--- start PASSAGE ---
A lofty batting is a fibrous material that shows the properties of bulk and some resilience (with or without full bulk recovery). The preferred form is a soft web of this material. The use of a lofty batting reinforcement material minimizes the volume of unsupported aerogel while avoiding substantial degradation of the thermal performance of the aerogel. Batting preferably refers to layers or sheets of a fibrous material, commonly used for lining quilts or for stuffing or packaging or as a blanket of thermal insulation.

The reinforcing fibrous material in a composite is one or more layers of a lofty fibrous batting. While generally a “batting” is a product resulting from carding or Garnetting fiber to form a soft web of fiber in sheet form, for purposes of this invention “batting” also includes webs in non-sheet form provided that they are sufficiently open to be “lofty.” Batting commonly refers to a fibrous material commonly used for lining quilts or for stuffing or packaging or as a blanket of thermal insulation. Suitable fibers for producing the batting are relatively fine, generally having deniers of about 15 and below or about 10 and below. The softness of the web is a byproduct of the relatively fine, multi-directionally oriented fibers that are used to make the fiber web.

A batting is “lofty” if it contains sufficiently few individual filaments (or fibers) that it does not significantly alter the thermal properties of the reinforced composite as compared to a non-reinforced aerogel body of the same material. Generally this will mean that upon looking at a cross-section of a final aerogel composite, the cross-sectional area of the fibers is less than about 10%, less than about 8%, or less than about 5% of the total surface area of that cross section. The lofty batting may have a thermal conductivity of 50 mW/m-K, or less at room temperature and pressure to facilitate the formation of low thermal conductivity aerogel composites.
--- end PASSAGE ---
--- start STORED DATA ---
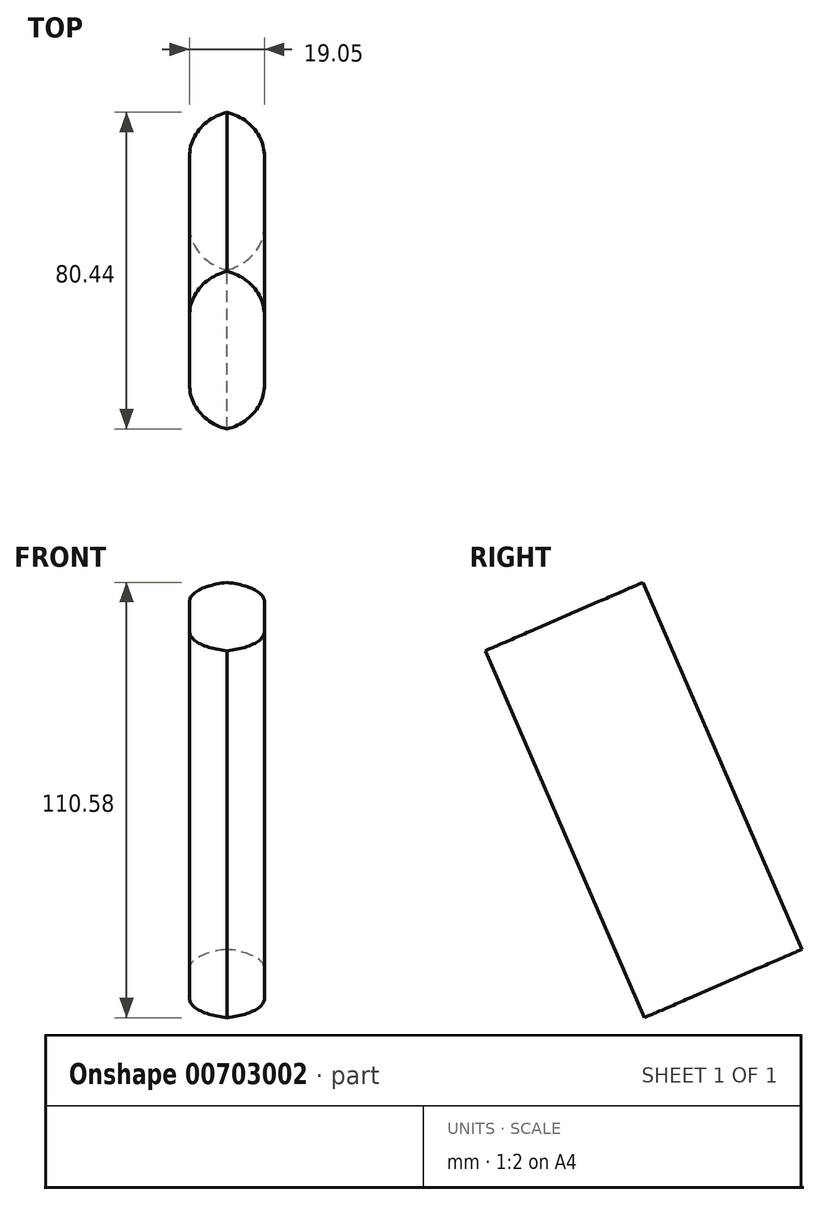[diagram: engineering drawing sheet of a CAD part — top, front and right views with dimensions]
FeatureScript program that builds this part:
annotation { "Feature Type Name" : "Feature", "Feature Type Description" : "" }
export const myFeature = defineFeature(function(context is Context, id is Id, definition is map)
    precondition{}
    {
        {
            var Q0;
            Q0=qCreatedBy(makeId("Right.planeOp"),FACE);
            var sketch = newSketch(context, id + "F0", { "sketchPlane" : qUnion([Q0])});
            skLineSegment(sketch, "E0", {"start": v(3.78, 1.74) * mm, "end": v(44.56, 19.41) * mm});
            skLineSegment(sketch, "E1", {"start": v(4.17, 112.64) * mm, "end": v(-36.62, 94.96) * mm});
            skLineSegment(sketch, "E2", {"start": v(44.56, 19.41) * mm, "end": v(4.17, 112.64) * mm});
            skLineSegment(sketch, "E3", {"start": v(3.78, 1.74) * mm, "end": v(-36.62, 94.96) * mm});
            skSolve(sketch);
        }
        {
            var Q0;
            Q0=makeQuery(id+"F0.imprint","IMPRINT",FACE,{"disambiguationData":[TD([[makeQuery(id+"F0.imprint","IMPRINT",EDGE,{"derivedFrom":sQuery(id+"F0.wireOp",EDGE,"E0")}),1.0]])]});
            extrude(context, id + "F1", {"entities" : qUnion([Q0]), "depth" : 19.05 * mm, "offsetDistance" : 25.4 * mm});
        }
        {
            var Q0;
            Q0=makeQuery(id+"F1.opExtrude","CAP_EDGE",EDGE,{"disambiguationData":[OSD([sQuery(id+"F0.wireOp",EDGE,"pg5uUo5L-hMJ6-0TQC-OhPI-5jsaEnWjynJh")])],"isStart":false});
            var Q1;
            Q1=makeQuery(id+"F1.opExtrude","CAP_EDGE",EDGE,{"disambiguationData":[OSD([sQuery(id+"F0.wireOp",EDGE,"pg5uUo5L-hMJ6-0TQC-OhPI-5jsaEnWjynJh")])],"isStart":true});
            var Q2;
            Q2=makeQuery(id+"F1.opExtrude","CAP_EDGE",EDGE,{"disambiguationData":[OSD([sQuery(id+"F0.wireOp",EDGE,"cwDIRSyl-O5Kx-4CkM-n87C-obHUcLD1ZQiq")])],"isStart":false});
            var Q3;
            Q3=makeQuery(id+"F1.opExtrude","CAP_EDGE",EDGE,{"disambiguationData":[OSD([sQuery(id+"F0.wireOp",EDGE,"cwDIRSyl-O5Kx-4CkM-n87C-obHUcLD1ZQiq")])],"isStart":true});
            var Q4;
            Q4=makeQuery(id+"F1.opExtrude","CAP_EDGE",EDGE,{"disambiguationData":[OSD([sQuery(id+"F0.wireOp",EDGE,"E2")])],"isStart":true});
            var Q5;
            Q5=makeQuery(id+"F1.opExtrude","CAP_EDGE",EDGE,{"disambiguationData":[OSD([sQuery(id+"F0.wireOp",EDGE,"E2")])],"isStart":false});
            var Q6;
            Q6=makeQuery(id+"F1.opExtrude","CAP_EDGE",EDGE,{"disambiguationData":[OSD([sQuery(id+"F0.wireOp",EDGE,"E3")])],"isStart":true});
            var Q7;
            Q7=makeQuery(id+"F1.opExtrude","CAP_EDGE",EDGE,{"disambiguationData":[OSD([sQuery(id+"F0.wireOp",EDGE,"E3")])],"isStart":false});
            fillet(context, id + "F2", {"entities" : qUnion([Q0, Q1, Q2, Q3, Q4, Q5, Q6, Q7]), "radius" : 12.7 * mm, "tangentPropagation" : true, "allowEdgeOverflow" : false});
        }
    });
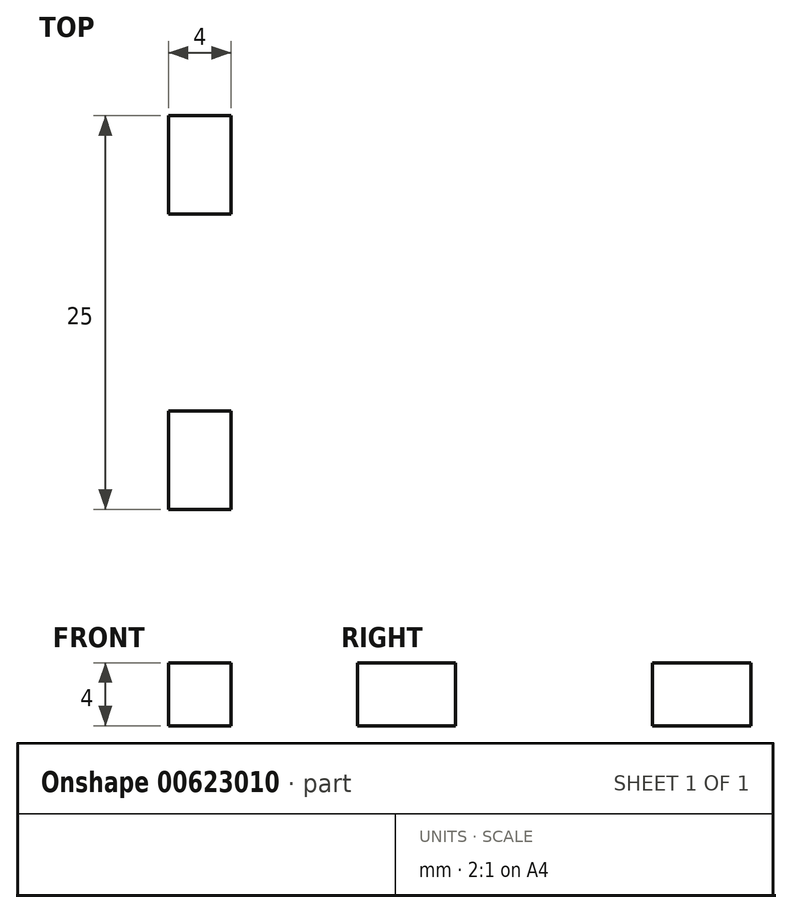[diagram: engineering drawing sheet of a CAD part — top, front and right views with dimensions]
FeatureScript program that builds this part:
annotation { "Feature Type Name" : "Feature", "Feature Type Description" : "" }
export const myFeature = defineFeature(function(context is Context, id is Id, definition is map)
    precondition{}
    {
        {
            var Q0;
            Q0=qCreatedBy(makeId("Top.planeOp"),FACE);
            var sketch = newSketch(context, id + "F0", { "sketchPlane" : qUnion([Q0])});
            skLineSegment(sketch, "E0.bottom", {"start": v(220, 11.24) * mm, "end": v(-80, 11.24) * mm});
            skLineSegment(sketch, "E0.top", {"start": v(220, 36.24) * mm, "end": v(-80, 36.24) * mm});
            skLineSegment(sketch, "E0.left", {"start": v(220, 11.24) * mm, "end": v(220, 36.24) * mm});
            skLineSegment(sketch, "E0.right", {"start": v(-80, 11.24) * mm, "end": v(-80, 36.24) * mm});
            skLineSegment(sketch, "E1.bottom", {"start": v(-60, 11.24) * mm, "end": v(-40, 11.24) * mm});
            skLineSegment(sketch, "E1.top", {"start": v(-60, 15.24) * mm, "end": v(-40, 15.24) * mm});
            skLineSegment(sketch, "E1.left", {"start": v(-60, 11.24) * mm, "end": v(-60, 15.24) * mm});
            skLineSegment(sketch, "E1.right", {"start": v(-40, 11.24) * mm, "end": v(-40, 15.24) * mm});
            skLineSegment(sketch, "E2.bottom", {"start": v(-20, 11.24) * mm, "end": v(0, 11.24) * mm});
            skLineSegment(sketch, "E2.top", {"start": v(-20, 15.24) * mm, "end": v(0, 15.24) * mm});
            skLineSegment(sketch, "E2.left", {"start": v(-20, 11.24) * mm, "end": v(-20, 15.24) * mm});
            skLineSegment(sketch, "E2.right", {"start": v(0, 11.24) * mm, "end": v(0, 15.24) * mm});
            skLineSegment(sketch, "E3.bottom", {"start": v(20, 11.24) * mm, "end": v(40, 11.24) * mm});
            skLineSegment(sketch, "E3.top", {"start": v(20, 15.24) * mm, "end": v(40, 15.24) * mm});
            skLineSegment(sketch, "E3.left", {"start": v(20, 11.24) * mm, "end": v(20, 15.24) * mm});
            skLineSegment(sketch, "E3.right", {"start": v(40, 11.24) * mm, "end": v(40, 15.24) * mm});
            skLineSegment(sketch, "E4.bottom", {"start": v(60, 11.24) * mm, "end": v(80, 11.24) * mm});
            skLineSegment(sketch, "E4.top", {"start": v(60, 15.24) * mm, "end": v(80, 15.24) * mm});
            skLineSegment(sketch, "E4.left", {"start": v(60, 11.24) * mm, "end": v(60, 15.24) * mm});
            skLineSegment(sketch, "E4.right", {"start": v(80, 11.24) * mm, "end": v(80, 15.24) * mm});
            skLineSegment(sketch, "E5.bottom", {"start": v(100, 15.24) * mm, "end": v(120, 15.24) * mm});
            skLineSegment(sketch, "E5.top", {"start": v(100, 11.24) * mm, "end": v(120, 11.24) * mm});
            skLineSegment(sketch, "E5.left", {"start": v(100, 15.24) * mm, "end": v(100, 11.24) * mm});
            skLineSegment(sketch, "E5.right", {"start": v(120, 15.24) * mm, "end": v(120, 11.24) * mm});
            skLineSegment(sketch, "E6.bottom", {"start": v(140, 15.24) * mm, "end": v(160, 15.24) * mm});
            skLineSegment(sketch, "E6.top", {"start": v(140, 11.24) * mm, "end": v(160, 11.24) * mm});
            skLineSegment(sketch, "E6.left", {"start": v(140, 15.24) * mm, "end": v(140, 11.24) * mm});
            skLineSegment(sketch, "E6.right", {"start": v(160, 15.24) * mm, "end": v(160, 11.24) * mm});
            skLineSegment(sketch, "E7.bottom", {"start": v(180, 15.24) * mm, "end": v(200, 15.24) * mm});
            skLineSegment(sketch, "E7.top", {"start": v(180, 11.24) * mm, "end": v(200, 11.24) * mm});
            skLineSegment(sketch, "E7.left", {"start": v(180, 15.24) * mm, "end": v(180, 11.24) * mm});
            skLineSegment(sketch, "E7.right", {"start": v(200, 15.24) * mm, "end": v(200, 11.24) * mm});
            skLineSegment(sketch, "E8.bottom", {"start": v(-80, 11.24) * mm, "end": v(-76, 11.24) * mm});
            skLineSegment(sketch, "E8.top", {"start": v(-80, 17.5) * mm, "end": v(-76, 17.5) * mm});
            skLineSegment(sketch, "E8.left", {"start": v(-80, 11.24) * mm, "end": v(-80, 17.5) * mm});
            skLineSegment(sketch, "E8.right", {"start": v(-76, 11.24) * mm, "end": v(-76, 17.5) * mm});
            skLineSegment(sketch, "E9.bottom", {"start": v(-80, 36.24) * mm, "end": v(-76, 36.24) * mm});
            skLineSegment(sketch, "E9.top", {"start": v(-80, 30) * mm, "end": v(-76, 30) * mm});
            skLineSegment(sketch, "E9.left", {"start": v(-80, 36.24) * mm, "end": v(-80, 30) * mm});
            skLineSegment(sketch, "E9.right", {"start": v(-76, 36.24) * mm, "end": v(-76, 30) * mm});
            skLineSegment(sketch, "E10.bottom", {"start": v(220, 36.24) * mm, "end": v(216, 36.24) * mm});
            skLineSegment(sketch, "E10.top", {"start": v(220, 30) * mm, "end": v(216, 30) * mm});
            skLineSegment(sketch, "E10.left", {"start": v(220, 36.24) * mm, "end": v(220, 30) * mm});
            skLineSegment(sketch, "E10.right", {"start": v(216, 36.24) * mm, "end": v(216, 30) * mm});
            skLineSegment(sketch, "E11.bottom", {"start": v(220, 11.24) * mm, "end": v(216, 11.24) * mm});
            skLineSegment(sketch, "E11.top", {"start": v(220, 17.5) * mm, "end": v(216, 17.5) * mm});
            skLineSegment(sketch, "E11.left", {"start": v(220, 11.24) * mm, "end": v(220, 17.5) * mm});
            skLineSegment(sketch, "E11.right", {"start": v(216, 11.24) * mm, "end": v(216, 17.5) * mm});
            skLineSegment(sketch, "E12.bottom", {"start": v(-60, 36.24) * mm, "end": v(-40, 36.24) * mm});
            skLineSegment(sketch, "E12.top", {"start": v(-60, 32.24) * mm, "end": v(-40, 32.24) * mm});
            skLineSegment(sketch, "E12.left", {"start": v(-60, 36.24) * mm, "end": v(-60, 32.24) * mm});
            skLineSegment(sketch, "E12.right", {"start": v(-40, 36.24) * mm, "end": v(-40, 32.24) * mm});
            skLineSegment(sketch, "E13.bottom", {"start": v(-20, 36.24) * mm, "end": v(0, 36.24) * mm});
            skLineSegment(sketch, "E13.top", {"start": v(-20, 32.24) * mm, "end": v(0, 32.24) * mm});
            skLineSegment(sketch, "E13.left", {"start": v(-20, 36.24) * mm, "end": v(-20, 32.24) * mm});
            skLineSegment(sketch, "E13.right", {"start": v(0, 36.24) * mm, "end": v(0, 32.24) * mm});
            skLineSegment(sketch, "E14.bottom", {"start": v(20, 36.24) * mm, "end": v(40, 36.24) * mm});
            skLineSegment(sketch, "E14.top", {"start": v(20, 32.24) * mm, "end": v(40, 32.24) * mm});
            skLineSegment(sketch, "E14.left", {"start": v(20, 36.24) * mm, "end": v(20, 32.24) * mm});
            skLineSegment(sketch, "E14.right", {"start": v(40, 36.24) * mm, "end": v(40, 32.24) * mm});
            skLineSegment(sketch, "E15.bottom", {"start": v(60, 36.24) * mm, "end": v(80, 36.24) * mm});
            skLineSegment(sketch, "E15.top", {"start": v(60, 32.24) * mm, "end": v(80, 32.24) * mm});
            skLineSegment(sketch, "E15.left", {"start": v(60, 36.24) * mm, "end": v(60, 32.24) * mm});
            skLineSegment(sketch, "E15.right", {"start": v(80, 36.24) * mm, "end": v(80, 32.24) * mm});
            skLineSegment(sketch, "E16.bottom", {"start": v(100, 36.24) * mm, "end": v(120, 36.24) * mm});
            skLineSegment(sketch, "E16.top", {"start": v(100, 32.24) * mm, "end": v(120, 32.24) * mm});
            skLineSegment(sketch, "E16.left", {"start": v(100, 36.24) * mm, "end": v(100, 32.24) * mm});
            skLineSegment(sketch, "E16.right", {"start": v(120, 36.24) * mm, "end": v(120, 32.24) * mm});
            skLineSegment(sketch, "E17.bottom", {"start": v(140, 36.24) * mm, "end": v(160, 36.24) * mm});
            skLineSegment(sketch, "E17.top", {"start": v(140, 32.24) * mm, "end": v(160, 32.24) * mm});
            skLineSegment(sketch, "E17.left", {"start": v(140, 36.24) * mm, "end": v(140, 32.24) * mm});
            skLineSegment(sketch, "E17.right", {"start": v(160, 36.24) * mm, "end": v(160, 32.24) * mm});
            skLineSegment(sketch, "E18.bottom", {"start": v(180, 36.24) * mm, "end": v(200, 36.24) * mm});
            skLineSegment(sketch, "E18.top", {"start": v(180, 32.24) * mm, "end": v(200, 32.24) * mm});
            skLineSegment(sketch, "E18.left", {"start": v(180, 36.24) * mm, "end": v(180, 32.24) * mm});
            skLineSegment(sketch, "E18.right", {"start": v(200, 36.24) * mm, "end": v(200, 32.24) * mm});
            skSolve(sketch);
        }
        {
            var Q0;
            Q0=makeQuery(id+"F0.imprint","IMPRINT",FACE,{"disambiguationData":[TD([[makeQuery(id+"F0.imprint","IMPRINT",EDGE,{"derivedFrom":sQuery(id+"F0.wireOp",EDGE,"E0.left")}),1.0]])]});
            extrude(context, id + "F1", {"entities" : qUnion([Q0]), "depth" : 4 * mm, "offsetDistance" : 25 * mm});
        }
    });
--- end STORED DATA ---
» **SET TASK**
Carry on the passage about lofty batting as aerogel reinforcement above, starting right after its last sentence.

» **TASK OUTPUT**
Another way of determining if a batting is sufficiently lofty is to evaluate its compressibility and resilience. A lofty batting is one that (i) is compressible by at least about 50%, at least about 65%, or at least about 80% of its natural thickness, and (ii) is sufficiently resilient that after compression for a few seconds it will return to at least about 70%, at least about 75%, or at least about 80% of its original thickness. Thus a lofty batting is one that can be compressed to remove the air (bulk) yet spring back to substantially its original size and shape. For example a batting may be compressed from its original 1.5″ thickness to a minimum of about 0.2″ and spring back to its original thickness once the load is removed. This batting can be considered to contain 1.3″ of air (bulk) and 0.2″ of fiber. It is compressible by 87% and returns to essentially 100% of its original thickness. Fiberglass batting used for home insulation may be compressed to a similar extent and springs back to about 80% of its original thickness, but does that quite slowly.

The batting described herein is substantially different from a fibrous mat, which is “a densely woven or thickly tangled mass,” i.e. dense and relatively stiff fibrous structures with minimal open space between adjacent fibers, if any. A lofty batting herein has a low density, e.g. in the range of about 0.1 to about 16 lbs/ft³ (0.001-0.26 g/cc) or about 2.4 to 6.1 lbs/ft³ (0.04 to 0.1 g/cc). Generally, mats are compressible by less than about 20% and show little to no resilience. A batting may retain at least 50% of its thickness after the gel forming liquid is poured in.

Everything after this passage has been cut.